A transition to hydrogen alternative to fossil fuel awaits decades of technological and infrastructural developments. As a soft switchover from the present carbon based fuel resources, nuclear energy in electricity generation is being widely favored with no GHG emissions. Nuclear power comes from Uranium and Thorium, the latter being more abundant worldwide. This paper outlines the special features associated with a thorium burning molten salt (fluoride)/ breeder reactor (MSR/MSBR) to produce electricity.

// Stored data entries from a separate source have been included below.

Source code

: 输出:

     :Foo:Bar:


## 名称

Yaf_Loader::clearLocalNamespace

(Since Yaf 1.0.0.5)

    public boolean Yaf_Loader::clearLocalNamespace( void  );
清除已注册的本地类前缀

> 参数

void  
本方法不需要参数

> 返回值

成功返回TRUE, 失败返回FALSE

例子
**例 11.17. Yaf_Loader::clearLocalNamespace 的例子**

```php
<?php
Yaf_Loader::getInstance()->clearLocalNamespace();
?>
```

On exposure to neutrons Th-232 transmutes to Th-233 which changes to Pa-233 in a few minutes. Pa-233 decays to U-233, a fissile isotope. Pa-233 has an undesirable affinity for capturing another neutron. Hence Pa-233 is isolated from neutron flux so that it decays as per planned to U-233, which is reintroduced in the neutron flux to undergo fission releasing atomic energy and additional neutrons to continue consumption of Th-232 in a cycle as before. The cycle of ‘expose-isolate-expose’ is accomplished satisfactorily in a MSR reactor. A solid core reactor is unsuitable. The lost neutron is sufficed by ‘priming’ to sustain a chain reaction.

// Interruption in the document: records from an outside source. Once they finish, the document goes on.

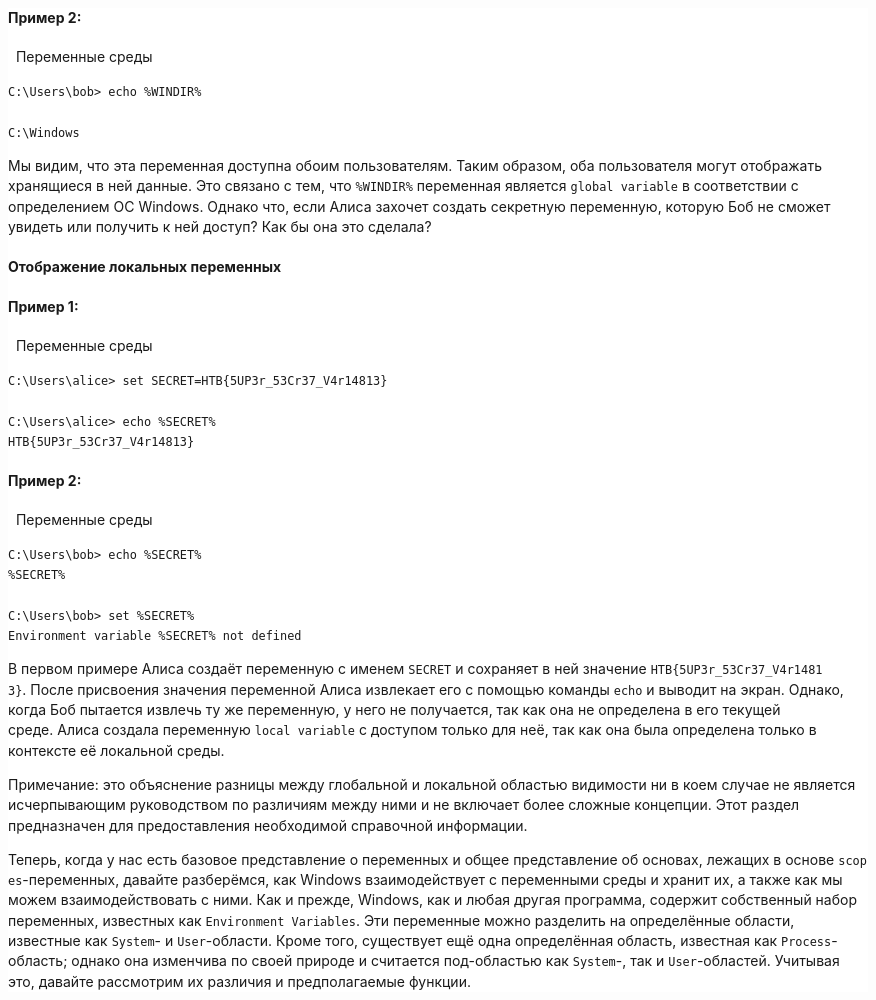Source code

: #### Пример 2:

  Переменные среды

```cmd-session
C:\Users\bob> echo %WINDIR%

C:\Windows
```

Мы видим, что эта переменная доступна обоим пользователям. Таким образом, оба пользователя могут отображать хранящиеся в ней данные. Это связано с тем, что `%WINDIR%` переменная является `global variable` в соответствии с определением ОС Windows. Однако что, если Алиса захочет создать секретную переменную, которую Боб не сможет увидеть или получить к ней доступ? Как бы она это сделала?

#### Отображение локальных переменных

#### Пример 1:

  Переменные среды

```cmd-session
C:\Users\alice> set SECRET=HTB{5UP3r_53Cr37_V4r14813}

C:\Users\alice> echo %SECRET%
HTB{5UP3r_53Cr37_V4r14813}

```

#### Пример 2:

  Переменные среды

```cmd-session
C:\Users\bob> echo %SECRET%
%SECRET%

C:\Users\bob> set %SECRET%
Environment variable %SECRET% not defined

```

В первом примере Алиса создаёт переменную с именем `SECRET` и сохраняет в ней значение `HTB{5UP3r_53Cr37_V4r14813}`. После присвоения значения переменной Алиса извлекает его с помощью команды `echo` и выводит на экран. Однако, когда Боб пытается извлечь ту же переменную, у него не получается, так как она не определена в его текущей среде. Алиса создала переменную `local variable` с доступом только для неё, так как она была определена только в контексте её локальной среды.

Примечание: это объяснение разницы между глобальной и локальной областью видимости ни в коем случае не является исчерпывающим руководством по различиям между ними и не включает более сложные концепции. Этот раздел предназначен для предоставления необходимой справочной информации.

Теперь, когда у нас есть базовое представление о переменных и общее представление об основах, лежащих в основе `scopes`-переменных, давайте разберёмся, как Windows взаимодействует с переменными среды и хранит их, а также как мы можем взаимодействовать с ними. Как и прежде, Windows, как и любая другая программа, содержит собственный набор переменных, известных как `Environment Variables`. Эти переменные можно разделить на определённые области, известные как `System`- и `User`-области. Кроме того, существует ещё одна определённая область, известная как `Process`-область; однако она изменчива по своей природе и считается под-областью как `System`-, так и `User`-областей. Учитывая это, давайте рассмотрим их различия и предполагаемые функции.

In MSR/MSBR reactors, the coolant is air, not water. There is no danger of core meltdown. The U-233 fuel is gamma-emitter which is detected easily. The waste disposal problem is easily handled because the activity becomes nearly zero after 500 years of storage as against several thousand years from a U-235/Pu-239 reactors. Thus in one package a thorium burning reactor system addresses environmental, waste disposal, and security concerns. It is thus nuclear green with thorium.